Published on

Database Design Course notes

Authors
  • avatar
    Name
    Carlos Baraza
    Twitter
    @carlosbaraza
    Bio
    I write software and other philosophical stuff.

Concepts

  • Entity - Table name (e.g. user, article)
  • Attribute / Field / Column
  • Relation: relation between entities
    • 1:1 - One to one
    • 1:N - One to many
    • M:N - Many to many
  • Tuple / Row / Record / Entry
  • Table / File: Collection of tuples or rows and attribute names
  • Database design: Process of designing data tables to guarantee data integrity
  • Schema: structure of the database
  • Keys: Used to guarantee uniqueness. Usually IDs.
  • SQL: Structured Query Language
    • DDL: Data definition language. Part of SQL to define schema.
    • DML: Data management language. Part of SQL to query data.
  • First formal form (1NF): https://en.wikipedia.org/wiki/First_normal_form
    • Atomic columns
      • Value should be 1 thing. E.g. Full name should be splitted into First name and Last name
    • Singular columns
      • E.g. "favourite movies" would not work because you could store multiple items in the same field.
    • No table column can have tables as values. Most RDBMS enforce 1NF. No SQL systems allow an attribute to have relations and subvalues.
  • Parent / Child:
    • In a relationship, there is always a parent and a child
    • Parent: Has Primary Key (PK)
    • Child: Has Foreign Key (FK)
  • Intermediary table / Juntion table:
    • For implementing M:N relationships
  • Binary relatioships:
    • Usually, relationships are between two entities.
    • It could be between more than two entities
  • Index:
    • A database index is a data structure that improves the speed of data retrieval operations on a database table at the cost of additional writes and storage space to maintain the index data structure. https://en.wikipedia.org/wiki/Database_index
  • Look up table
    • Instead of repeating a membership like gold, silver, etc. Have a second table and reference it. Kind of Enum tables.
    • user:
      • | membership_id |
    • membership:
      • | id | membership |

Keys

  • Superkey: Any number of columns that create a unique key combining the values
    • There are many combinations of columns that create a unique key, so there are many superkeys.
  • Candidate key: Superkey with the least number of columns
    • Could have many candidate keys: email, username, ID.
  • Primary key:
    • Unique
    • Never changing
    • Never null
  • Alternate key
    • Unique, never changing, never null.
    • Other candidate keys that are not the primary
  • Surrogate key: Key that is created to guarantee uniqueness, oposed to natural keys. E.g. user_id.
    • Could be autoincrement or UUID
    • Surrogate are not usually given to the user. Because if you share the ID, it starts to gain meaning and become a natural key.
  • Natural key: Key that occurs naturally in data. E.g. username could be a natural key.
  • Surrogate key vs Natural key:
    • Usually easier to use surrogate keys than natural keys
      • Don't need to worry about data changing, because they will be unique
    • Be consistent and always use surrogate or natural keys
  • Foreign key:
    • Reference to a primary key from a different table
    • NOT NULL: to require and ensure there is a relationship
    • Constraints
    • Foreign key constraints ^986268
      • ON UPDATE (if the foreign key in the parent changes)

[Saved entries]
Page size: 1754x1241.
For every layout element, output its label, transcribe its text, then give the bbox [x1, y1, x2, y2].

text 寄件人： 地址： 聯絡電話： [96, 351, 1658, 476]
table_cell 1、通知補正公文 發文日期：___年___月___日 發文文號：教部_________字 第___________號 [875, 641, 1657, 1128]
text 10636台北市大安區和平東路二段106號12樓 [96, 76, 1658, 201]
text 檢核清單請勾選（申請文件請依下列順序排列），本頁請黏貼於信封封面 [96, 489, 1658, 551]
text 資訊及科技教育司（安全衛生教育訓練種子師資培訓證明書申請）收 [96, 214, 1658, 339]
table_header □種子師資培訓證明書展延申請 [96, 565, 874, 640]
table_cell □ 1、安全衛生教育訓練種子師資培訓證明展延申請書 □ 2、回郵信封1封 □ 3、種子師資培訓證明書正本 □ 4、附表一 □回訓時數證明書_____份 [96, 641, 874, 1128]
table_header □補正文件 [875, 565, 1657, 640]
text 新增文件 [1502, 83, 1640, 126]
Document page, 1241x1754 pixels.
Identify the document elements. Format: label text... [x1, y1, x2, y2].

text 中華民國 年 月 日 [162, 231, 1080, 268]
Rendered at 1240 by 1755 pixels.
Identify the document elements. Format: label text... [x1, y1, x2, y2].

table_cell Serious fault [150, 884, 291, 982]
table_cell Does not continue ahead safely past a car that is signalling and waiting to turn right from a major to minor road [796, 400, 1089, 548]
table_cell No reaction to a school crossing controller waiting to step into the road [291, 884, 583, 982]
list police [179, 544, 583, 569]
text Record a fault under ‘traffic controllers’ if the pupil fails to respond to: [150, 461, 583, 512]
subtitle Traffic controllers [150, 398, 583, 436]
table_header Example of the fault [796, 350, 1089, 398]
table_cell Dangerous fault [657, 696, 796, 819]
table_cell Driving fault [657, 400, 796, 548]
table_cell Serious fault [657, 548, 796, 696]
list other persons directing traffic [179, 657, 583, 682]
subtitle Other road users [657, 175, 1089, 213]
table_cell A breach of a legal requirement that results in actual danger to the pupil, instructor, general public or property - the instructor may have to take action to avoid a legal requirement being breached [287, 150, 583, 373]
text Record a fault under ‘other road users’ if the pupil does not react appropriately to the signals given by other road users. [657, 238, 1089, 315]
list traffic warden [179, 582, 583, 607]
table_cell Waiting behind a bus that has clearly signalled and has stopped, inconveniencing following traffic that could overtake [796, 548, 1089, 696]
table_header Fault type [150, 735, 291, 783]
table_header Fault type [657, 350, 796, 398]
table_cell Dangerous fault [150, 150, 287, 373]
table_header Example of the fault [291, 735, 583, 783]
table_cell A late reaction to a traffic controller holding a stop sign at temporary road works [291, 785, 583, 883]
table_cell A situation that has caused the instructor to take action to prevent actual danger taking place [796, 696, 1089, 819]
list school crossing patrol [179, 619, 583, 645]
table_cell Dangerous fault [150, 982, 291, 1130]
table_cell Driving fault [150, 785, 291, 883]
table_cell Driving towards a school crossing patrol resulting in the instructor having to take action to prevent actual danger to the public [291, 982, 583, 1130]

Short problem 1:
Decide whether each statement agrees with the database design notes, answering yes or no and quoting the words that settle it: (a) A primary key may be null. (b) An intermediary table is used to implement many-to-many relationships. (c) Surrogate keys are usually given to the user.
Short problem 2:
Answer these questions from the database design notes:
(a) What does DDL stand for?
(b) Which key does the child have in a parent/child relationship?
(c) Which two ways of creating a surrogate key are mentioned?
Short problem 3:
Go on writing the database design notes, picking up right after the last line shown.

Exercise response 1:
(a) No: "Never null"
(b) Yes: "For implementing M:N relationships"
(c) No: "Surrogate are not usually given to the user."

Exercise response 2:
(a) Data definition language
(b) Foreign Key (FK)
(c) Autoincrement or UUID

Exercise response 3:
        • CASCADE: Update the foreign key to reflect the change
        • RESTRICT (NO ACTION): Restrict the change in the parent table
        • SET NULL: Set NULL in the foreign key column
      • ON DELETE (if row with primary key referenced in foreign key is deleted)
        • CASCADE: Delete the row with the foreign key
        • RESTRICT (NO ACTION): Restrict the change in the parent table
        • SET NULL: Set NULL in the foreign key column
      • RESTRICT vs NO ACTION: In Postgres, the difference between RESTRICT and NO ACTION only arises when you define a constraint as DEFERRABLE with an INITIALLY DEFERRED or INITIALLY IMMEDIATE mode. https://www.postgresql.org/docs/current/sql-set-constraints.html
  • Simple key: One column
  • Composite key: Multiple columns
  • Compound key: Same as composite keys. Normally used interchangably, but better to stick to Composite key. Compound keys usually have all of the attributes being keys to other entities (e.g. many-to-many relationships). https://dba.stackexchange.com/questions/3134/in-sql-is-it-composite-or-compound-keys

Data integrity

  • Entity integrity: Ensure uniqueness in every entity. Usually solved with an ID column.
  • Relational integrity / Referencial integrity: Usually managed by RDBMS to ensure relations exist and are safe.
    • Foreign keys should have contraints [[#^986268]]
  • Domain integrity: Data is valid and follows the expected type. Partly solved with types. Also adding validations would help.

Naming convention

  • All lowercase
    • E.g. user, instead of User
  • Singular entity name
    • E.g. user, article
  • Underscores to separate entity words
    • E.g. card_payment instead of CardPayment
  • Name ID columns with the table name: E.g. "user" table has "user_id". This way, all the tables referencing user_id would have the same name for it, including the "user" table.

Database Relationships

  • One to one
  • One to many
  • Many to many

One to one relationship (1:1)

Could be:

  • Attribute
    • If only need one data point to define the entity.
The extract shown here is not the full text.